Mopar auf der SEMA 2016

Mopar zeigt auf der SEMA-Tuningmesse in Las Vegas (1. bis 4. November 2016) insgesamt 14 Fahrzeuge auf rund 1.400 Quadratmeter. Sechs Autos hat die Tuning-Abteilung des Fiat-Chrysler-Konzerns speziell für die Tuning-Messe umgebaut. Vom Familien-Van bis zum Offroad-Monster ist für jeden etwas dabei.

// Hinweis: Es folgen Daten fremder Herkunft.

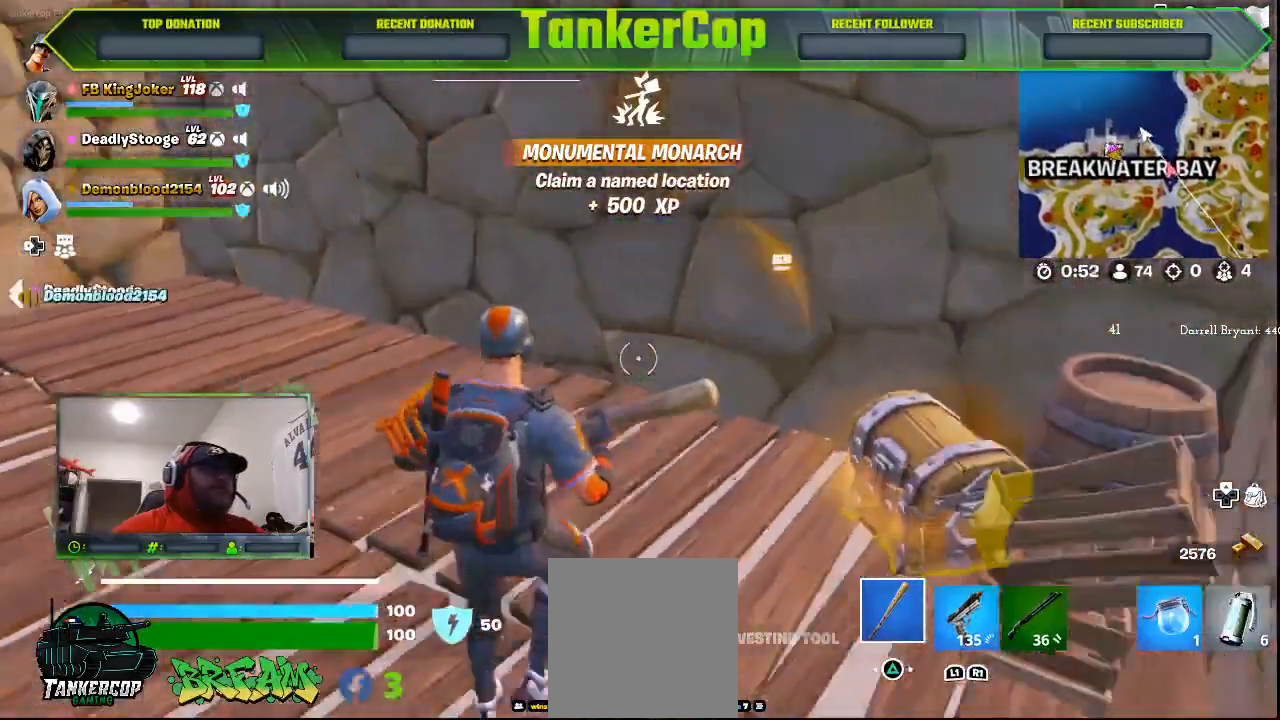
{"dt_ms": 500, "buttons": [], "left_stick": "up", "right_stick": "center", "events": [[200, "right_stick", "down-right"], [267, "left_stick", "up-right"], [333, "SQUARE", "down"], [400, "SQUARE", "up"], [400, "left_stick", "up"], [400, "right_stick", "center"]]}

Dodge Shakedown Challenger
Der Dodge Challenger von 1971 wurde speziell für die SEMA-Show präpariert. So wich das Fahrgestell einem Rohrrahmen, die Karosse ist abnehmbar. Unter der Haube schlummert ein 485-PS-V8 mit Klappenauspuff. Der tiefergelegte Challenger wird von einer Brembo-Sechskolben-Anlage aus dem aktuellen Hellcat-Challenger im Zaum gehalten. Darüber stülpen sich 19- und 20-Zoll-Felgen. Die Scheinwerfer und Rücklichter stammen vom 2017er-Modell des Challenger und wurden nur geringfügig auf die klassische Silhouette angepasst. Spoiler an Front und Heck runden das Erscheinungsbild ab. Im Innenraum nehmen die Passagiere auf Sitzen aus der Dodge Viper Platz, auch das Lenkrad stammt aus diesem Sportwagen. Ein Überrollbügel sorgt für Sicherheit.

Jeep CJ66
Man nehme einen modernen Wrangler-Rahmen, setze eine historische Wrangler-Karosse darauf und stopfe das Ganze mit Mopar-Teilen voll – fertig ist der ultimative Offroad-Spaßmacher. All-Terrain-Reifen von BF-Goodrich mit Onboard-Luftdruckregelung und eine Höherlegung machen den Jeep CJ66 bereit für gröberes Gelände. Auch optisch macht der Wrangler in ,Copper Canyon" mit LED-Lampen und einer Seilwinde eine potente Figur. Innen hielten Viper-Sitze und ein Überrollkäfig Einzug.

Dodge Durango Shaker
Dem Dodge Durango verhilft Mopar mit einem großen Lufteinlass auf der Haube zum großen Auftritt. Eine Tieferlegung und 22-Zöller sorgen ebenfalls für eine signifikante Verbesserung der Optik. Eine Sechskolben-Bremse soll das SUV ordentlich verzögern. Die wirkliche Besonderheit wartet im Innenraum: Mitfahrer nehmen auf drei Reihen Dodge-Viper-Sitzen Platz. Außerdem gibt es ein abgeflachtes Sportlenkrad aus dem SRT-Programm von Dodge.

Ram Macho Power Wagon
Wie schafft man es, den Dodge Ram noch aufregender zu machen? Mopar spendiert dem Pick-up ein verschiebbares Transportgestell auf der Ladefläche, das bei Nichtbedarf einfach bis an das Führerhaus herangeschoben werden kann. Darauf lassen sich beispielsweise Surfbretter befestigen. Weiterhin gibt es eine Höherlegung, gigantische Offroad-Räder und eine Lackierung im treffenden Farbton ,Macho Mango". Eine neue Stoßstange mit Seilwinde und eine LED-Lichtanlage auf dem Dach runden das Bild ab.

Ram ProMaster Pit Stop
Den Ram ProMaster kennen wir in Deutschland als Fiat Ducato eher im harten Liefer- und Handwerker-Einsatz. Mopar verwandelt den Kastenwagen nun in eine rollende Bar. An der Seite öffnet sich eine große Klappe, die sich bis unter das Dach bewegt. Darunter klappt eine Theke heraus, im Inneren gibt es Kühlmöglichkeiten und Zapfanlagen für Getränke. Optisch rundet Mopar das Bild mit mattschwarzen 20-Zoll-Felgen und Ledersitzen im Innenraum ab.

Chrysler Pacifica Cadence
Das unauffälligste Auto auf dem Mopar-Stand dürfte der Chrylser Pacifica Cadence sein. Lediglich eine Folierung, 20-Zöller und eine Transportbefestigung auf dem Dach unterscheiden das Messe-Fahrzeug äußerlich vom Serien-Pendant. Im Inneren gibt es unter anderem kabellose Smartphone-Lademöglichkeiten und eine Haustier-Transportbox.